Copy out everything in the material from the line containing "scientific name: Helichrysum foetidum" down to the line containing "name author: Blume", keeping both of those lines.

● Dataset entries
■ ■ ■ ■ ■ ■ ■

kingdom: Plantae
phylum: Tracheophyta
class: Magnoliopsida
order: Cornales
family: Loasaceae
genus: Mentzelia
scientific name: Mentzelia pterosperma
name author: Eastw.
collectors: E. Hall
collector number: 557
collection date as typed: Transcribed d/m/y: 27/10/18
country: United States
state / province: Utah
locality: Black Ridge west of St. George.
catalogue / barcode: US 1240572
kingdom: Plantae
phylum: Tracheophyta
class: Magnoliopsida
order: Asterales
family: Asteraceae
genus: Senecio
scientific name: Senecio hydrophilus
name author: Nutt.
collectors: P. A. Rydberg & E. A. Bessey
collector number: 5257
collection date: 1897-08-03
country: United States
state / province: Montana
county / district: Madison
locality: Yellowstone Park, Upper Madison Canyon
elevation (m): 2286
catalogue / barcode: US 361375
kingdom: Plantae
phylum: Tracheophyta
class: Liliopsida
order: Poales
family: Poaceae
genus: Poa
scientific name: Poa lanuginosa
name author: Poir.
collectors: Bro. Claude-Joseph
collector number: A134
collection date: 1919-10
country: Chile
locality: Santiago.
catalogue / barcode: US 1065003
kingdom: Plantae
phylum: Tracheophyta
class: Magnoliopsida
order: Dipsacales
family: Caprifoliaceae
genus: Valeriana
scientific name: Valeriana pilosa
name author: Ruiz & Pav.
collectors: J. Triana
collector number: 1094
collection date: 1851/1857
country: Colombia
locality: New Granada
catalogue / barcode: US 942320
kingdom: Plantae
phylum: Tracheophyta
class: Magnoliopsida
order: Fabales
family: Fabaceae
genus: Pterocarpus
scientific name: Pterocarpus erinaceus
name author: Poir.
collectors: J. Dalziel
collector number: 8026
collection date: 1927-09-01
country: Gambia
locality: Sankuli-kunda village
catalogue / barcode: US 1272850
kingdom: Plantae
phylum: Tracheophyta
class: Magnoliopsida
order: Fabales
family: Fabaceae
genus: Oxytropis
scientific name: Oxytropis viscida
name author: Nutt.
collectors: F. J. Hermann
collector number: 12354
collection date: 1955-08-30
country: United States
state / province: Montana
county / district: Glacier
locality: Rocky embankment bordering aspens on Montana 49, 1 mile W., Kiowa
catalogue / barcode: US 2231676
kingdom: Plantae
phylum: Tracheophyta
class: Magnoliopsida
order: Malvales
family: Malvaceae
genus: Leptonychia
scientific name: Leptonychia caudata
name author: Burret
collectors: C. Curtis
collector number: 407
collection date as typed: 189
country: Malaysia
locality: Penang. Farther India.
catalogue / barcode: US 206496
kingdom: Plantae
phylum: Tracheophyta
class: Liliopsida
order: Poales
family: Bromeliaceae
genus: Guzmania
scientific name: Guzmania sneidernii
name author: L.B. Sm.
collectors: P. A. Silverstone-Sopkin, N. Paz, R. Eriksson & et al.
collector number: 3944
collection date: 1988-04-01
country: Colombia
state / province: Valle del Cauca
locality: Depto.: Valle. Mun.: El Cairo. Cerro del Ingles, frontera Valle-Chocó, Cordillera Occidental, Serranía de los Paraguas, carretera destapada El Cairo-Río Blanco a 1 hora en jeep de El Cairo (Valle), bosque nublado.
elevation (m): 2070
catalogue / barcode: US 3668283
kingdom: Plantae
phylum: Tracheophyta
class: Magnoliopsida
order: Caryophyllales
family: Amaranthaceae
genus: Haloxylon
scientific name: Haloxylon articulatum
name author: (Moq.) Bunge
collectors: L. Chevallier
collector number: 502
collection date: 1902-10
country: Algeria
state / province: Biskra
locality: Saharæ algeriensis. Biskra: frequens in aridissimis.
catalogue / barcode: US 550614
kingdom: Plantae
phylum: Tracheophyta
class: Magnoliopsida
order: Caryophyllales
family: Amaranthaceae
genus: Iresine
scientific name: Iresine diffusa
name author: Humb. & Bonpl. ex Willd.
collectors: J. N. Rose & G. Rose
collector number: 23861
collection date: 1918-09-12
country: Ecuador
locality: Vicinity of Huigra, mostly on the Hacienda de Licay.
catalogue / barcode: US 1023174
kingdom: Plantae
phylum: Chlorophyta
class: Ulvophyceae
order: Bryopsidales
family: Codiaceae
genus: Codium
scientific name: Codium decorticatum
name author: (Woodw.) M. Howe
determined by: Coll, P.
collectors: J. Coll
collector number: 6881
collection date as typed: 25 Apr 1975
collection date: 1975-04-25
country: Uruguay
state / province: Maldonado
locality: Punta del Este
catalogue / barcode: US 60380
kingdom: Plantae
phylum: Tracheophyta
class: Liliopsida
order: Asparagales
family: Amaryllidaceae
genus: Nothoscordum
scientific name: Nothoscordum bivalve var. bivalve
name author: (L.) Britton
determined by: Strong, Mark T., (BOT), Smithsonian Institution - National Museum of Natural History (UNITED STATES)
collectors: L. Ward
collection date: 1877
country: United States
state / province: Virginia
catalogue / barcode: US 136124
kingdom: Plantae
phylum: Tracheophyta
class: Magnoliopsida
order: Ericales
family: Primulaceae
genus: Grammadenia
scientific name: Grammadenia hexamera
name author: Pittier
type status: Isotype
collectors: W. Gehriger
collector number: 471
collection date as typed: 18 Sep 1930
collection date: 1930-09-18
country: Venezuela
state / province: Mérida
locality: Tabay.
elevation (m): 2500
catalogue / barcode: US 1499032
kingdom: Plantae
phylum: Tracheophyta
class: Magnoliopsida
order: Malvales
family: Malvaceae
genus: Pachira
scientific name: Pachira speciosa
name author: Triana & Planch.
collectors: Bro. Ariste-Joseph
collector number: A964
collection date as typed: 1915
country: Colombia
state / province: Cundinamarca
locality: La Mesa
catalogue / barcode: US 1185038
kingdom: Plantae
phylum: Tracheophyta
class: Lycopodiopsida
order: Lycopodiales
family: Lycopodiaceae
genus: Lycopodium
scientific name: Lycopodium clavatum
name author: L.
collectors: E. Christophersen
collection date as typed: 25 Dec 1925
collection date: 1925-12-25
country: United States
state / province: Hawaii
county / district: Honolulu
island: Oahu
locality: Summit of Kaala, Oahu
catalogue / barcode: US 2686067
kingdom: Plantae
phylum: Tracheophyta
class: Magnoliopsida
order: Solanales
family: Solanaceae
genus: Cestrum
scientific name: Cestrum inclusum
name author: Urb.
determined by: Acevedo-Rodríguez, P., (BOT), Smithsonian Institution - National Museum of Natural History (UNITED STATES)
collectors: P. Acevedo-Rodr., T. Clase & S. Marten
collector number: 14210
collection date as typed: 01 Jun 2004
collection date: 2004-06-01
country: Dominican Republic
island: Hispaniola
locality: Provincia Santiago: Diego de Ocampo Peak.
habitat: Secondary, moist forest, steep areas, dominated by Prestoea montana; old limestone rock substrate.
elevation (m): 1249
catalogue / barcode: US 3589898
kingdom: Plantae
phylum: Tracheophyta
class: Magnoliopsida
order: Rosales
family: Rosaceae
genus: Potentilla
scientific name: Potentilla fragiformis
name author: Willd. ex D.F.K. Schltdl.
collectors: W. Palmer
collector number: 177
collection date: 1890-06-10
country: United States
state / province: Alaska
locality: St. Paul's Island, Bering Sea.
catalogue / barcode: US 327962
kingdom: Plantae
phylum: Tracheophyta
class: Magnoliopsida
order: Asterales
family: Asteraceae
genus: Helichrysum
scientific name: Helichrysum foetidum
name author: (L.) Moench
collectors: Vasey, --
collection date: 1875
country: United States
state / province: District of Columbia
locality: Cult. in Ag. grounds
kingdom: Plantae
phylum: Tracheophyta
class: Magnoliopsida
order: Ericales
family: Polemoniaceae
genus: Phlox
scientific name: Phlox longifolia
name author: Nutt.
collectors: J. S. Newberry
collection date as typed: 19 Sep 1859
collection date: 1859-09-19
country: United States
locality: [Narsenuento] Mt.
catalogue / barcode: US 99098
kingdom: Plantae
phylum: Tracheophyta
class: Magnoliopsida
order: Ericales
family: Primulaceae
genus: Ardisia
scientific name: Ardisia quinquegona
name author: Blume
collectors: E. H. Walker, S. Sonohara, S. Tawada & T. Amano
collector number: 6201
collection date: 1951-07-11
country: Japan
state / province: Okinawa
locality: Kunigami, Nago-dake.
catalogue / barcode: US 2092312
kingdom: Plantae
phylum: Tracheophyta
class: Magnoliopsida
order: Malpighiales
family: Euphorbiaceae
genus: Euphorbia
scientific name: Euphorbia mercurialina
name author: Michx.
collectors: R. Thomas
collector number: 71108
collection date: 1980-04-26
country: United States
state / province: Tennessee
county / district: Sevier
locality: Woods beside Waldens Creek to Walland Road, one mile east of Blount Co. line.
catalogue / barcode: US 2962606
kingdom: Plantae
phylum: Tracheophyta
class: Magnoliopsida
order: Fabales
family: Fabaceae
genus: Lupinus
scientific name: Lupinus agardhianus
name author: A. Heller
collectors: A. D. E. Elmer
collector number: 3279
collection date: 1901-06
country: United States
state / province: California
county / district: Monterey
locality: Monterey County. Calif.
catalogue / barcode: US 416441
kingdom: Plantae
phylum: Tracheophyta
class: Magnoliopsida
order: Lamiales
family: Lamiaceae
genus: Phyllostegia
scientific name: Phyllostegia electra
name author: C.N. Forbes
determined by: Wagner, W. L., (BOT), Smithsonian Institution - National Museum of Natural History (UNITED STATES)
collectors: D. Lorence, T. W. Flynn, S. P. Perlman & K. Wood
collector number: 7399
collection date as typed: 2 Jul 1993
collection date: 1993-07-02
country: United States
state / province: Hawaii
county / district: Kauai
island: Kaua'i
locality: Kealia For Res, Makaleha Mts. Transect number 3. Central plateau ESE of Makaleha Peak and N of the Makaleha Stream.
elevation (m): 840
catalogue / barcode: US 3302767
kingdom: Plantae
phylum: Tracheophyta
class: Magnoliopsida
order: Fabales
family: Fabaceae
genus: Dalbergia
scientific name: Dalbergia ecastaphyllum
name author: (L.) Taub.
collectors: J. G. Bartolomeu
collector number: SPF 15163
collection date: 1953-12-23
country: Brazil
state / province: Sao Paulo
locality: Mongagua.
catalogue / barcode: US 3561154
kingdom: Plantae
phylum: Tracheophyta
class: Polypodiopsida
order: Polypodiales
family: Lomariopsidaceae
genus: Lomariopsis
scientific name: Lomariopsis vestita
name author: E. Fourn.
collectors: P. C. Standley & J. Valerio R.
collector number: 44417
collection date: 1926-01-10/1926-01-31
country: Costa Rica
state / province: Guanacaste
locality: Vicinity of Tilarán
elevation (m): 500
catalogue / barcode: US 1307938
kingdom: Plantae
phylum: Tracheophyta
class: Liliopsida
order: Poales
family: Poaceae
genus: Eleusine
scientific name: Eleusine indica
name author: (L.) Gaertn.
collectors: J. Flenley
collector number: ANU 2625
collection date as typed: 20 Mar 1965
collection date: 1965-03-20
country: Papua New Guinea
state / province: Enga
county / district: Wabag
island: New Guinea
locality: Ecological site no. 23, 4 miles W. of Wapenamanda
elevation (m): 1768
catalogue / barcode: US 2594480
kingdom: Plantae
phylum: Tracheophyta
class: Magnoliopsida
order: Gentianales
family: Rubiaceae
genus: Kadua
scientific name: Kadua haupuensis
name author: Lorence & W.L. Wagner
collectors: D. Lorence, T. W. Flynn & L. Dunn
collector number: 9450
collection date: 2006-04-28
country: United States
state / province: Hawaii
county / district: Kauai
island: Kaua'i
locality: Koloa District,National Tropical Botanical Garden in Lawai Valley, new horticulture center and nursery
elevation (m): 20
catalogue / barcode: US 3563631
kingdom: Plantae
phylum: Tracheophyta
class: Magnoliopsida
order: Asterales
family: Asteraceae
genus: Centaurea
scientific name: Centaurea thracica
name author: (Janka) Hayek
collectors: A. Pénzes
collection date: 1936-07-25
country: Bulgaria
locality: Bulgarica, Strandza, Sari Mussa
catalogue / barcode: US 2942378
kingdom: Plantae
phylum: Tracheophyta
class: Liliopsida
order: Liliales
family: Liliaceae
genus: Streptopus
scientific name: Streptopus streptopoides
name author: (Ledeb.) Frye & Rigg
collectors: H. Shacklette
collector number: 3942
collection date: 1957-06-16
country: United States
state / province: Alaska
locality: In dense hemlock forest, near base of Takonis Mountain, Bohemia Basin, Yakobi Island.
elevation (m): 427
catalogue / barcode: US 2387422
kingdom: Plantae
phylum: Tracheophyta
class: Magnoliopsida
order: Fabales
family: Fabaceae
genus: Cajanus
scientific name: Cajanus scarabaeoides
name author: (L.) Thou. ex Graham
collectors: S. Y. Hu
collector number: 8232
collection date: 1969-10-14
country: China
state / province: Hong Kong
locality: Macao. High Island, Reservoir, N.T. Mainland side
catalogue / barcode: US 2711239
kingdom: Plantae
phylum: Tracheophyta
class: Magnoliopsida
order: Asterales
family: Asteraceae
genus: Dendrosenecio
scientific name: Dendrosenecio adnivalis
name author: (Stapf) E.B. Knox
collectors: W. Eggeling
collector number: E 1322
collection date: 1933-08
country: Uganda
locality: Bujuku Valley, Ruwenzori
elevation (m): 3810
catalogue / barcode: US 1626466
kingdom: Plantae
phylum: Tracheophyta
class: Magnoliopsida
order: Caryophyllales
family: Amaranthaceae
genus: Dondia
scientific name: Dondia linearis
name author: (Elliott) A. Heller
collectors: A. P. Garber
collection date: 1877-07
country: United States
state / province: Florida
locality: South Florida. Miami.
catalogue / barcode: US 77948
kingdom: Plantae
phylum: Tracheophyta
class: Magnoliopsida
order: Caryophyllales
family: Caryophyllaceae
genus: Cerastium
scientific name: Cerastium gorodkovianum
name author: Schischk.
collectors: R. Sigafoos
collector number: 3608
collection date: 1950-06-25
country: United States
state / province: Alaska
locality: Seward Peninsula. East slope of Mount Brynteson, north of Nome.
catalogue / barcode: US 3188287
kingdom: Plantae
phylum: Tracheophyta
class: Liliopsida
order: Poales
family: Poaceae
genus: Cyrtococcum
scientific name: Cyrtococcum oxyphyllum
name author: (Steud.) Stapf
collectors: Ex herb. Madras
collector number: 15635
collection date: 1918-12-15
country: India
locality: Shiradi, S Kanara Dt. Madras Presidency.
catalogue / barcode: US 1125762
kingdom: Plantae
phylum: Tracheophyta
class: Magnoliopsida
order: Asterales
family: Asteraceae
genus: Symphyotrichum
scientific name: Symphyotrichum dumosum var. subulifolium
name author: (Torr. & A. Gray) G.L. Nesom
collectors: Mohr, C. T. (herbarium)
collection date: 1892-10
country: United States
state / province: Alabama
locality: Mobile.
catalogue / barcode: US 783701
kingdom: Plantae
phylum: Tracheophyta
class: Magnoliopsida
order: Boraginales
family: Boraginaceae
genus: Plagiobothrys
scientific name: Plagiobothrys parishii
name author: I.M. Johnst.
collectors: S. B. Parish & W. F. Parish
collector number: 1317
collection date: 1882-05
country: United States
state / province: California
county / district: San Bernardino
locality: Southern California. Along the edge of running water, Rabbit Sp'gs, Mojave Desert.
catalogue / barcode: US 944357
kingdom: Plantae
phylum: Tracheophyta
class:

■ ■ ■ ■ ■ ■ ■

● EXERCISE SOLUTION
scientific name: Helichrysum foetidum
name author: (L.) Moench
collectors: Vasey, --
collection date: 1875
country: United States
state / province: District of Columbia
locality: Cult. in Ag. grounds
kingdom: Plantae
phylum: Tracheophyta
class: Magnoliopsida
order: Ericales
family: Polemoniaceae
genus: Phlox
scientific name: Phlox longifolia
name author: Nutt.
collectors: J. S. Newberry
collection date as typed: 19 Sep 1859
collection date: 1859-09-19
country: United States
locality: [Narsenuento] Mt.
catalogue / barcode: US 99098
kingdom: Plantae
phylum: Tracheophyta
class: Magnoliopsida
order: Ericales
family: Primulaceae
genus: Ardisia
scientific name: Ardisia quinquegona
name author: Blume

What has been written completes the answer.